Pair Trading with Newhydrogen and Sunworks

The main advantage of trading using opposite Newhydrogen and Sunworks positions is that it hedges away some unsystematic risk. Because of two separate transactions, even if Newhydrogen position performs unexpectedly, Sunworks can make up some of the losses. Pair trading also minimizes risk from directional movements in the market. For example, if an entire industry or sector drops because of unexpected headlines, the short position in Sunworks will offset losses from the drop in Sunworks' long position.
The idea behind Newhydrogen and Sunworks pairs trading is to make the combined position market-neutral, meaning the overall market's direction will not affect its win or loss (or potential downside or upside). This can be achieved by designing a pairs trade with two highly correlated stocks or equities that operate in a similar space or sector, making it possible to obtain profits through simple and relatively low-risk investment.

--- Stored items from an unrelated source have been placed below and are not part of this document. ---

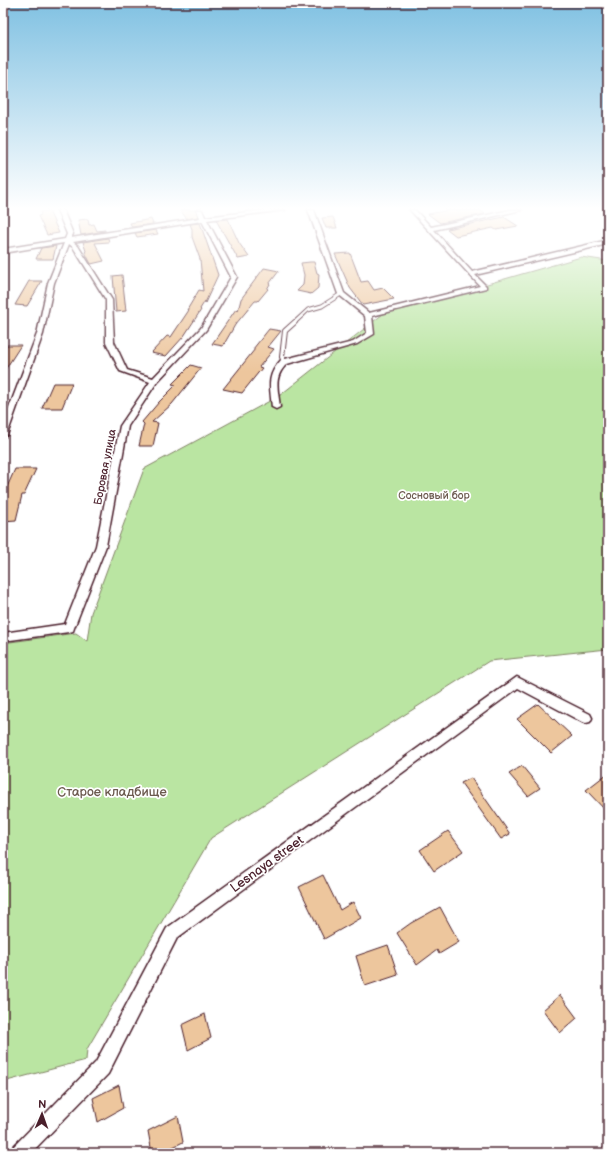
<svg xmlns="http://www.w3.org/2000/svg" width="611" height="1156" viewBox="0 0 611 1156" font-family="'Balsamiq Sans',sans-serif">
  <rect width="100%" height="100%" fill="#fff"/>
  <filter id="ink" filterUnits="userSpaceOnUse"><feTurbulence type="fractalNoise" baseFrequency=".025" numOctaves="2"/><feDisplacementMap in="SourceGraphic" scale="8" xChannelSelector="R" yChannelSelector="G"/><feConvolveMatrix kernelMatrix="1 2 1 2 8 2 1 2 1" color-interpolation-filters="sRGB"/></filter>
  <g filter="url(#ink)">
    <!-- green -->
    <polygon fill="#bae5a2" stroke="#828266" points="581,257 608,261 608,649 489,661 211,838 87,1049 86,1060 3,1082 3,643 76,633 87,641 91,613 144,469 279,396 383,314"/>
    <!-- building -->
    <g fill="#edc69d" stroke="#4a1f2b">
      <polygon points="180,210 196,210 198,217 187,219"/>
      <polygon points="450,210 480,210 485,214 440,223 428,214"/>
      <polygon points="49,211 59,233 47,235 38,216 41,215 40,212"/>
      <polygon points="333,217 337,228 326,228 322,218"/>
      <polygon points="504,217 518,226 496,230 493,228 456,236 447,229"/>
      <polygon points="88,219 89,225 94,224 97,231 105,230 105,231 81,235 78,220"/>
      <polygon points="151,219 153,224 132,227 130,223"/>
      <polygon points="228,219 239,243 249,257 238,259 216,220"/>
      <polygon points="200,223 218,275 205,303 205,301 200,309 201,310 184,336 166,356 151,353 167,336 171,337 189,310 187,310 199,290 203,291 200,259 192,237 192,229 190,224"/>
      <polygon points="156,230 158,234 137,237 135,233"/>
      <polygon points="108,238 109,242 95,243 104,261 91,264 85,252 86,251 83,242"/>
      <polygon points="56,246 53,259 36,259 41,248"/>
      <polygon points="350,253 361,282 368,281 374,290 383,288 394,299 363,305 350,288 335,254"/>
      <polygon points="310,262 314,262 317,273 319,274 318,288 311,294 297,291 303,285 304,275 301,263"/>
      <polygon points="264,268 279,271 269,284 270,284 267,289 268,289 258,301 255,301 235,325 223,346 212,344 236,309 238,311 241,299"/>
      <polygon points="122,275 126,311 116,312 113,276"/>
      <polygon points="29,281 42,281 27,306 15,305"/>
      <polygon points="269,329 281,331 268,347 274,349 259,367 262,368 242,393 223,389 255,349 253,349"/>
      <polygon points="7,345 21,345 3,373 3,350"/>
      <polygon points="191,365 201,368 172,404 152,422 158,423 153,446 139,446 144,424 142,422 159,402 176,385 172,384"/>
      <polygon points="53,383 72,383 62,408 42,408"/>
      <polygon points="15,469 36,469 24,495 22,495 16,520 3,521 3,487 7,487"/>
      <polygon points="538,704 572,736 551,753 517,719"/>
      <polygon points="522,766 540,788 528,796 509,774"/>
      <polygon points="608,773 608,813 586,790"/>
      <polygon points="471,778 510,834 501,839 461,783"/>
      <polygon points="448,831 463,851 434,871 420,850"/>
      <polygon points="323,875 340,910 353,902 361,918 324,939 299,887"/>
      <polygon points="440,907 459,942 439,954 437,950 417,965 397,933 411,923"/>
      <polygon points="388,945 398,975 365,986 356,956"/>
      <polygon points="560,995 577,1018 560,1033 543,1010"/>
      <polygon points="205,1014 211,1038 188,1050 182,1025"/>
      <polygon points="119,1085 123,1108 98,1122 93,1098"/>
      <polygon points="178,1116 183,1142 161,1153 152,1153 148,1131"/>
    </g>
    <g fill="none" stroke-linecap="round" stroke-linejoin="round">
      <defs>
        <polyline id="lane-far1" points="294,323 308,310 322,306 341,294"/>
        <polyline id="lane" points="284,362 282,357 285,331 295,322"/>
        <g id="street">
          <path d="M57,210H63L73,234L71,238L200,218L197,210H202L205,217L265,210H285L207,220L237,277L206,330L157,382L128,426L106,546L74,628L73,631L69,632L3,641V633L65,624L96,546L120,426L150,382L120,371L106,342V300L73,247L69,244L54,283L43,334L7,435L3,438V424L37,334L48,283L64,243L3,253V249L65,239L67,234ZM202,221L231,277L201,328L153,378L127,370L114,342L112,300L78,246L73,242Z"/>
          <path d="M308,210H314L344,293L369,313L480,286L410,210H415L431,227L510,210H521L434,230L472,272L608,240V244L475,275L486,286V288L372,316L374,334L357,344L287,364C273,377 278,389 280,407L276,409L272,407C270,387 266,376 281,360L353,342L367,333L365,316L338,294Z"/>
          <polygon points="517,677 590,714 592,718 590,722 586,723 582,722 518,688 177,938 108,1074 31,1153 10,1153 13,1147 96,1062 167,928"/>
        </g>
      </defs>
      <!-- lane-far1 casing -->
      <use href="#lane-far1" stroke="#4a1f2b" stroke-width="5"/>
      <!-- lane casing -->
      <use href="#lane" stroke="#4a1f2b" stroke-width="6"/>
      <!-- street casing -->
      <use href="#street" stroke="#4a1f2b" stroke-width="3"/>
      <!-- lane-far1 -->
      <use href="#lane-far1" stroke="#fff" stroke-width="3"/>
      <!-- lane -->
      <use href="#lane" stroke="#fff" stroke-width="4"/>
      <!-- street -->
      <use href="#street" fill="#fff" fill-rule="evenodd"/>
    </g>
  </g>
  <!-- sky -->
  <linearGradient id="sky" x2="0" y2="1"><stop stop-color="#80c1e2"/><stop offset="0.56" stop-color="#fff"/><stop offset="1" stop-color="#fff" stop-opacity="0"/></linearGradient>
  <rect width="611" height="372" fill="url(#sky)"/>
  <g text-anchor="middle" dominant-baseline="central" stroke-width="3.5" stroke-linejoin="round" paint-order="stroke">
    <!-- street labels -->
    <g font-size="11" fill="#4a1f2b" stroke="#fff">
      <text transform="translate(105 467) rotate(-79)">Боровая улица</text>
    </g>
    <!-- park labels -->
    <g font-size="11" fill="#6c5a4f" stroke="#fff">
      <text x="434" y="495">Сосновый бор</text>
    </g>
    <!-- near-park labels -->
    <g font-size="13" fill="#6c5a4f" stroke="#fff">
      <text x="112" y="792">Старое кладбище</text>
    </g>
    <!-- near-street labels -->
    <g font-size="13" fill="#4a1f2b" stroke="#fff">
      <text transform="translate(267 864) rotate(-36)">Lesnaya street</text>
    </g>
  </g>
  <!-- margin -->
  <rect width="611" height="1156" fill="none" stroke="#fff" stroke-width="16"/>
  <rect x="8" y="8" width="595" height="1140" fill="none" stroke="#4a1f2b" stroke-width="1.5" filter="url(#ink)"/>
  <!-- north arrow -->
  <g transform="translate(42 1114) rotate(2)" stroke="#ffffff" stroke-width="3" paint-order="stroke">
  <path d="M0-3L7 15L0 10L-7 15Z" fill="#4a1f2b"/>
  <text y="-6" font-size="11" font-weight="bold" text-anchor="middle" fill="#4a1f2b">N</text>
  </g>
</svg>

Check out your portfolio center.
Note that this page's information should be used as a complementary analysis to find the right mix of equity instruments to add to your existing portfolios or create a brand new portfolio. You can also try the Price Transformation module to use Price Transformation models to analyze the depth of different equity instruments across global markets.